Como lo advertía Marx, quien una vez más resulta reivindicado
históricamente a despecho de muchos, el desarrollo industrial y
tecnológico se produce en un movimiento de apropiación progresiva del trabajo vivo
por el capital. Esta apropiación presupone “un desarrollo determinado
de las fuerzas productivas, y entre tales fuerzas, también la ciencia”[2].
La imposición política de un nuevo modelo de “universidad” es relativa a
una fase del capitalismo que “demuestra hasta qué punto el conocimiento
social general se ha convertido en fuerza productiva inmediata, y hasta
qué punto las condiciones del proceso de la vida social misma han
entrado bajo los controles del General Intellect (Intelecto General)”[3].
De este modo, las condiciones de una nueva lucha, que hoy se prefigura
de proporciones planetarias, están dadas: o la Universidad sucumbe
entregada por sus funcionarios de turno al juego de una mercantilización
de la producción de saber, siempre más originaria de lo que
pretenden una “investigación” y una politiquería siervas de la economía
mundial; o bien, recobra esta dimensión, y con ella sus muchos
horizontes de sentido (y de paso su honestidad), en función de la
reapropiación social del conocimiento como patrimonio inmaterial
colectivo.
Coda
Bajo la creciente economización de la vida “democrática”, ningún
flujo escapa al registro y sobre-determinación económica, ya sea un
flujo de petróleo… o de palabras. La cuantificación monetaria sustituye
la valoración de los nuevos valores, reduciendo “el valor del valor” a
una pura y dura monetarización. Es notable, por ejemplo, como las
ataduras del “Tratado de Libre Comercio” ponen en la picota los ya
escasos márgenes de libertad enunciativa, de tal manera que no sólo es
controvertible o condenable políticamente un enunciado, sino
judicializable en nombre de un retrógrado derecho de autor (para el
caso, la Segunda Ley Lleras), que la “investigación” refuerza con el
registro de patentes, degradando la producción intelectual a su
equivalencia general monetaria. Se impone entonces una ley del silencio
económica sobre las posibles enunciaciones, al punto que cualquier
enunciado deberá pasar por el tribunal de los “derechos” para constatar
su autenticidad, pero seguramente también su pertinencia. Si la potencia
enunciativa de las redes modulaban los nuevos agenciamientos
colectivos, los “derechos de autor” moldean las enunciaciones
reduciéndolas a un puro y simple juego de posibles… ¡económicos!
*
En principio, este texto pretendía ser un constructo colectivo, que
alcanzara a componer un “Manifiesto por la Libertad de Investigación”.
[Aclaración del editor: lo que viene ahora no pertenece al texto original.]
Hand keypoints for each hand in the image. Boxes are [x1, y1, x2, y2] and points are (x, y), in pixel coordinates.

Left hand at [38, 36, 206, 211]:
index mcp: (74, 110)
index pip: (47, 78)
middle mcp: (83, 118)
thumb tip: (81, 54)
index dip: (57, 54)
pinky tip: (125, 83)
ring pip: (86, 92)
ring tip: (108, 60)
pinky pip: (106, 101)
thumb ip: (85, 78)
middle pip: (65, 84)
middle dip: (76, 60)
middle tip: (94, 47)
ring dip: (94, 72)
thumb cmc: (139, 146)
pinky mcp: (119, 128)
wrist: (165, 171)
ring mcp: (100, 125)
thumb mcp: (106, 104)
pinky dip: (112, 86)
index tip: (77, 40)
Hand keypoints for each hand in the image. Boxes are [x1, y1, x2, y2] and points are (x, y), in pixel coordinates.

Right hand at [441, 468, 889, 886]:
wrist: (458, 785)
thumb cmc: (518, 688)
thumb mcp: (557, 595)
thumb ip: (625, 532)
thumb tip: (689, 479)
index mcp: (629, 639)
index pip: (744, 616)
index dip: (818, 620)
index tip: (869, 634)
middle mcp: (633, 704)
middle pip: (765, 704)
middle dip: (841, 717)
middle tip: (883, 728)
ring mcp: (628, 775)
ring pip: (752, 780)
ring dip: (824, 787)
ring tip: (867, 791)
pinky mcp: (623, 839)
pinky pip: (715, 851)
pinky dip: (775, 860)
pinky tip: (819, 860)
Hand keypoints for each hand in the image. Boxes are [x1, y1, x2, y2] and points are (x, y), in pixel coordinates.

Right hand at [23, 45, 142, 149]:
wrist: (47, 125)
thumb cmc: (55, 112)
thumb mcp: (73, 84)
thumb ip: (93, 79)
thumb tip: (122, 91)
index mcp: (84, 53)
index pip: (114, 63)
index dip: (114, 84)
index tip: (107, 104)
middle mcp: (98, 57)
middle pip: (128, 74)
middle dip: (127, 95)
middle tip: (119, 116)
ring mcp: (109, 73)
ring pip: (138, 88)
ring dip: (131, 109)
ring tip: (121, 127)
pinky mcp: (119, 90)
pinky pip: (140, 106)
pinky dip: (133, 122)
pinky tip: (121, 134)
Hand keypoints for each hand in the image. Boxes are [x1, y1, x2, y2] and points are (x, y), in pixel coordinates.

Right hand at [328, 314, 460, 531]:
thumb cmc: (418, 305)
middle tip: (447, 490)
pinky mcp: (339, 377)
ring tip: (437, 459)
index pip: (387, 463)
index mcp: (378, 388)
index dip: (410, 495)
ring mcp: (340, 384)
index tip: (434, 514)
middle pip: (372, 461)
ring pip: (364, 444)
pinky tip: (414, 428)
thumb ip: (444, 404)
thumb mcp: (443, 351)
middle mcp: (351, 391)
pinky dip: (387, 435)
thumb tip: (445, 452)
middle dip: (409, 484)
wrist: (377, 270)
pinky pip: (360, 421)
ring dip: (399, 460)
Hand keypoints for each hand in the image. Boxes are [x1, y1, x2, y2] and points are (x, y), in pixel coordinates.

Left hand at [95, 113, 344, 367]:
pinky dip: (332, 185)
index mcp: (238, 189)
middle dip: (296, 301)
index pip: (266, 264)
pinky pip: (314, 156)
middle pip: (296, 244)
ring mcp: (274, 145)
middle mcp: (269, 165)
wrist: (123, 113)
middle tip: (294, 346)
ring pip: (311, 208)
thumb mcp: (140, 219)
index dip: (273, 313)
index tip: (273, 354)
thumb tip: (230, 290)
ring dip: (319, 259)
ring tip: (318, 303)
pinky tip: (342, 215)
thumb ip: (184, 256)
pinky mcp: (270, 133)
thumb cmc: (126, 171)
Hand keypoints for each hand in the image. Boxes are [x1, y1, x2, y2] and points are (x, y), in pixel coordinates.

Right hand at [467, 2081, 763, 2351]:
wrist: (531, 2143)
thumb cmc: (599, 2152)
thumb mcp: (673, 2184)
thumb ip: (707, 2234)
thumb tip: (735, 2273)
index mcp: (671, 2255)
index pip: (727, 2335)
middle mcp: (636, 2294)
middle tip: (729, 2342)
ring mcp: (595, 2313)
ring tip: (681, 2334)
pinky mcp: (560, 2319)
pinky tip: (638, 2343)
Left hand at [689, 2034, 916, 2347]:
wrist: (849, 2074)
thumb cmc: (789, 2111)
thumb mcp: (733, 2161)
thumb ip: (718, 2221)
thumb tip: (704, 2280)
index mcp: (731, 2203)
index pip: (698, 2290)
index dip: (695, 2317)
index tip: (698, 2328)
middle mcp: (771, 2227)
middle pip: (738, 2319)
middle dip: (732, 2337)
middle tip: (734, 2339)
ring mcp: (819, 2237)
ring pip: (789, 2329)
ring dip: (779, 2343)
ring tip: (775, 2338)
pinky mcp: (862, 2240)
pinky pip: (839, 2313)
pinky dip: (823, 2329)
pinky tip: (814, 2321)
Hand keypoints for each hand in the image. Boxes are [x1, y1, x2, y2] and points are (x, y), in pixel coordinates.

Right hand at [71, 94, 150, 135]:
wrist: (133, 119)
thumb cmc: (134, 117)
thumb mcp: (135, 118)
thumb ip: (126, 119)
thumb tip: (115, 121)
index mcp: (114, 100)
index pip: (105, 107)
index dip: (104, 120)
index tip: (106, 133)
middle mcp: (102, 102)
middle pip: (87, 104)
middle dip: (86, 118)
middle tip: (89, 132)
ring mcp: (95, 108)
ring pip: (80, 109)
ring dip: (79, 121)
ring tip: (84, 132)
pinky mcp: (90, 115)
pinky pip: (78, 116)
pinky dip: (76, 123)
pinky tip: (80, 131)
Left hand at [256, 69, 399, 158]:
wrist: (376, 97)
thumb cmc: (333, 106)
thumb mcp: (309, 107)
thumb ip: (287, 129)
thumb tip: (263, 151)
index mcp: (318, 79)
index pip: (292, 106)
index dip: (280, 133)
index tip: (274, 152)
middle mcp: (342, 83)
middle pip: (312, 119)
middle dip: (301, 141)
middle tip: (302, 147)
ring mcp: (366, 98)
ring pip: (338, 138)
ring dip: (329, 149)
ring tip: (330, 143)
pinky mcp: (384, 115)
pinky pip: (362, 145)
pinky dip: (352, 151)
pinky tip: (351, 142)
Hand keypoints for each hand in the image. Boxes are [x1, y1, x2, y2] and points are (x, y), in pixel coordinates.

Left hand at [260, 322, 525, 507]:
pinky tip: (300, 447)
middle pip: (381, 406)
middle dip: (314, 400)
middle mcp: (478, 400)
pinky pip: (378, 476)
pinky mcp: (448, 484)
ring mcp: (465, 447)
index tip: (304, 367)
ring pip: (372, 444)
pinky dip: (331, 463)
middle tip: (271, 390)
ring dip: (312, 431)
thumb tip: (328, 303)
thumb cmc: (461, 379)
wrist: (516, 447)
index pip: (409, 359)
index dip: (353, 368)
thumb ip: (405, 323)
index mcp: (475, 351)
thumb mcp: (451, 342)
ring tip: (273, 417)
En vista de que, como dice Carlos Arturo Gamboa (Universidad del
Tolima), los intelectuales en Colombia están hoy “demasiado ocupados
escaneando sus diplomas”, la iniciativa del manifiesto fue
desafortunada. He recogido, sin embargo, los aportes que a tal efecto me
allegaron profesores e investigadores como Luz Gloria Cárdenas
(Instituto de Filosofía, U. de A.), Mario Elkin Ramírez (Departamento de
Psicoanálisis, U. de A.), Pablo Emilio Angarita (Facultad de Derecho,
U. de A), Jaime Rafael Nieto (Departamento de Sociología, U. de A),
Germán Vargas Guillén (Universidad Pedagógica Nacional) y Ernesto
Hernández (Investigador independiente), a quienes expreso mi
reconocimiento y gratitud.
[1] Cf., Boletín La Palabra, No. 47. Asociación de Profesores de la Universidad de Antioquia, Febrero de 2012, pp. 1-2. Disponible en: http://asoprudea.udea.edu.co
[2] Marx, Karl. “Fragmento sobre las máquinas”. En: Elementos fundamentales para la crítica de la economía política (Grundrisse) 1857-1858, Vol. 2. Trad. Pedro Scaron. México: Siglo XXI, 1972, pp. 216-230.